Cet article – c’est le troisième et le dernier – présente huit courtes interviews sous forme de film d’animation avec des résidents de la bande de Gaza.
Produites sous le titre Murmuré depuis Gaza (Whispered in Gaza) par le Center for Peace Communications, une organisation à but non lucratif de New York, ces interviews sont publiées par le Times of Israel parce qu’elles représentent une occasion rare pour les habitants ordinaires et courageux de Gaza de dire au monde à quoi ressemble la vie sous le régime du Hamas.
Depuis le lancement de la série, les vidéos ont été visionnées deux millions de fois via les plateformes du CPC, et environ un million de plus par le biais de points de vente partenaires sur des plateformes distinctes, de partages sur les réseaux sociaux et de transmissions par WhatsApp et Telegram.
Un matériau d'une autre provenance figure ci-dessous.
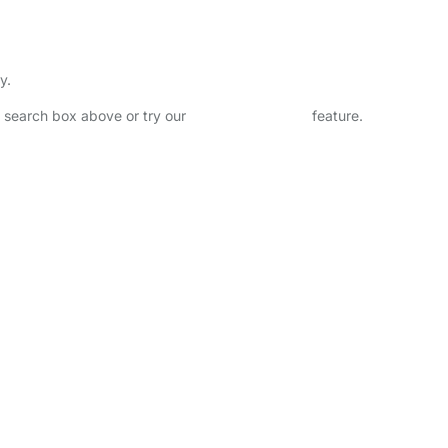
y.
he search box above or try our
Advanced Search
feature.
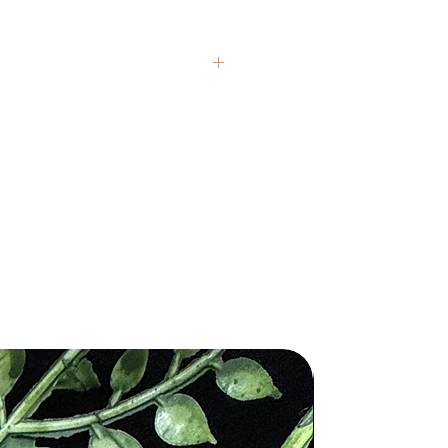
nd crystals from around the globe.
presentative, but each item carries
If you have questions, we’re always
 healing claims are based on
 and are not intended to replace
al medical or psychological
 texture, and color variations are
ithin each stone. We honor these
Selon les analyses, la plus grande audience se trouve dans le monde arabe, suivi des pays anglophones.
Il y a eu plusieurs tentatives de piratage, vraisemblablement par le Hamas dans le but de bloquer la distribution de ce contenu. Les piratages infructueux comprenaient des attaques de bots sur le mécanisme de distribution du CPC. Le CPC avait déjà mis au jour l’une de ces tentatives. Nous avons également appris que le Hamas a produit des vidéos contrefaites avec des voix off pour déformer les témoignages de Gaza, de toute évidence dans le but de saboter la portée et l’audience de « Whispered in Gaza ».
Toutes les interviews ont été menées durant l’année 2022 et les personnes interrogées vivent actuellement à Gaza.
Dans le premier et dans le deuxième volet de cette trilogie, des hommes et des femmes résidant à Gaza ont partagé leur expérience des répressions, de la corruption, de la brutalité du Hamas, du lavage de cerveau opéré par le groupe terroriste et de sa propagande guerrière. Plusieurs intervenants ont aussi raconté leur participation dans le mouvement de protestation contre la gouvernance du Hamas en 2019, un mouvement écrasé d’une main de fer par l’organisation à la tête de l’enclave côtière.
La première des huit vidéos présentées aujourd’hui raconte la tragédie individuelle la plus sombre de toute cette série d’entretiens. Deux autres relaient les points de vue, rarement entendus à voix haute, de Gazaouis sur les citoyens israéliens et sur les affrontements avec l’armée.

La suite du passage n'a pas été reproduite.